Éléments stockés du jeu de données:

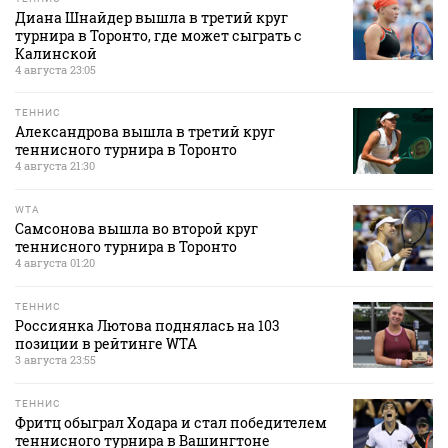
Диана Шнайдер вышла в третий круг
турнира в Торонто, где может сыграть с
Калинской
4 августа 23:05
ТЕННИС
Александрова вышла в третий круг
теннисного турнира в Торонто
4 августа 21:30
WTA
Самсонова вышла во второй круг
теннисного турнира в Торонто
4 августа 01:20
ТЕННИС
Россиянка Лютова поднялась на 103
позиции в рейтинге WTA
3 августа 23:55
ТЕННИС
Фритц обыграл Ходара и стал победителем
теннисного турнира в Вашингтоне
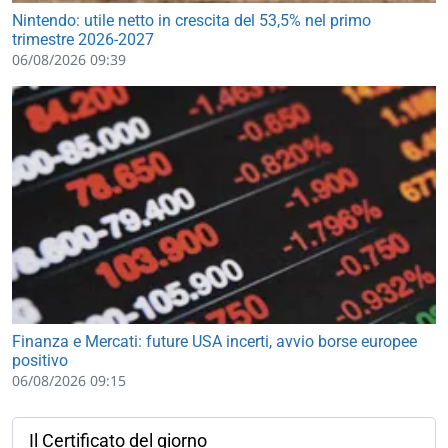
Nintendo: utile netto in crescita del 53,5% nel primo
trimestre 2026-2027
06/08/2026 09:39
Finanza e Mercati: future USA incerti, avvio borse europee
positivo
06/08/2026 09:15
Il Certificato del giorno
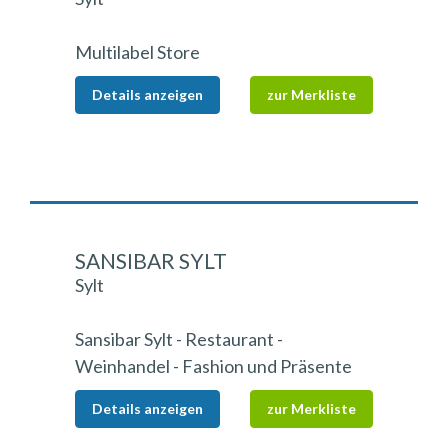
Multilabel Store
Details anzeigen
zur Merkliste
SANSIBAR SYLT
Sylt
Sansibar Sylt - Restaurant -
Weinhandel - Fashion und Präsente
Details anzeigen
zur Merkliste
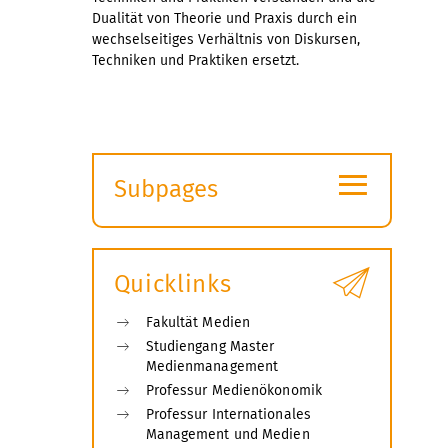
Dualität von Theorie und Praxis durch ein
wechselseitiges Verhältnis von Diskursen,
Techniken und Praktiken ersetzt.
≡
Subpages
Expand
submenu
Quicklinks
Fakultät Medien
Studiengang Master
Medienmanagement
Professur Medienökonomik
Professur Internationales
Management und Medien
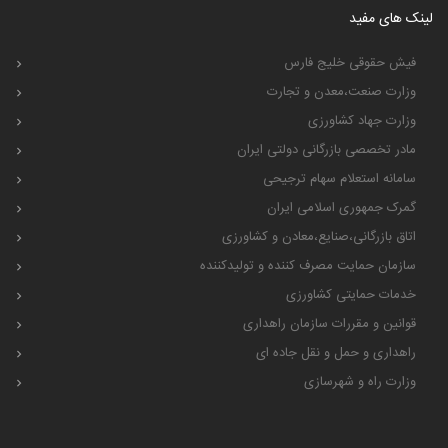
لینک های مفید
فیش حقوقی خلیج فارس
وزارت صنعت،معدن و تجارت
وزارت جهاد کشاورزی
مادر تخصصی بازرگانی دولتی ایران
سامانه استعلام سهام ترجیحی
گمرک جمهوری اسلامی ایران
اتاق بازرگانی،صنایع،معادن و کشاورزی
سازمان حمایت مصرف کننده و تولیدکننده
خدمات حمایتی کشاورزی
قوانین و مقررات سازمان راهداری
راهداری و حمل و نقل جاده ای
وزارت راه و شهرسازی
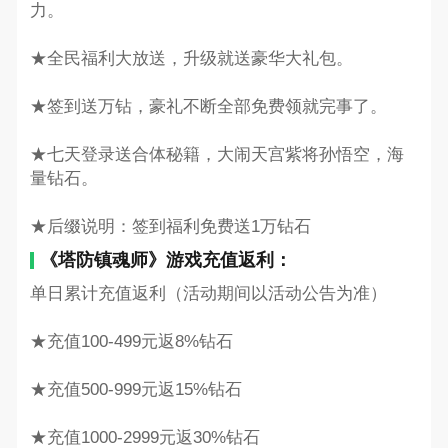
力。
★全民福利大放送，升级就送豪华大礼包。
★签到送万钻，豪礼不断全部免费领就完事了。
★七天登录送合体秘籍，大闹天宫紫将孙悟空，海
量钻石。
★后缀说明：签到福利免费送1万钻石
《塔防镇魂师》游戏充值返利：
单日累计充值返利（活动期间以活动公告为准）
★充值100-499元返8%钻石
★充值500-999元返15%钻石
★充值1000-2999元返30%钻石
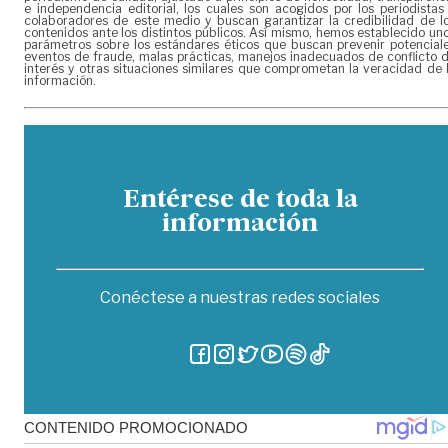
e independencia editorial, los cuales son acogidos por los periodistas
colaboradores de este medio y buscan garantizar la credibilidad de l
contenidos ante los distintos públicos. Así mismo, hemos establecido un
parámetros sobre los estándares éticos que buscan prevenir potencial
eventos de fraude, malas prácticas, manejos inadecuados de conflicto 
interés y otras situaciones similares que comprometan la veracidad de 
información.
Entérese de toda la
información
Conéctese a nuestras redes sociales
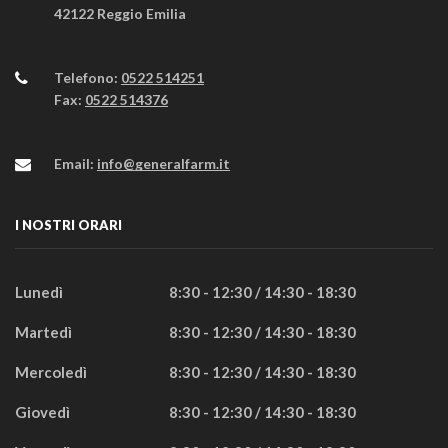
42122 Reggio Emilia
Telefono:
0522 514251
Fax:
0522 514376
Email:
info@generalfarm.it
I NOSTRI ORARI
Lunedì
8:30 - 12:30 / 14:30 - 18:30
Martedì
8:30 - 12:30 / 14:30 - 18:30
Mercoledì
8:30 - 12:30 / 14:30 - 18:30
Giovedì
8:30 - 12:30 / 14:30 - 18:30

* LE PROBLÈME: Indiquez combien de lignes des données contiennent le mot « третий ». Donnez uniquement le nombre.

* RÉPONSE AU PROBLÈME: 2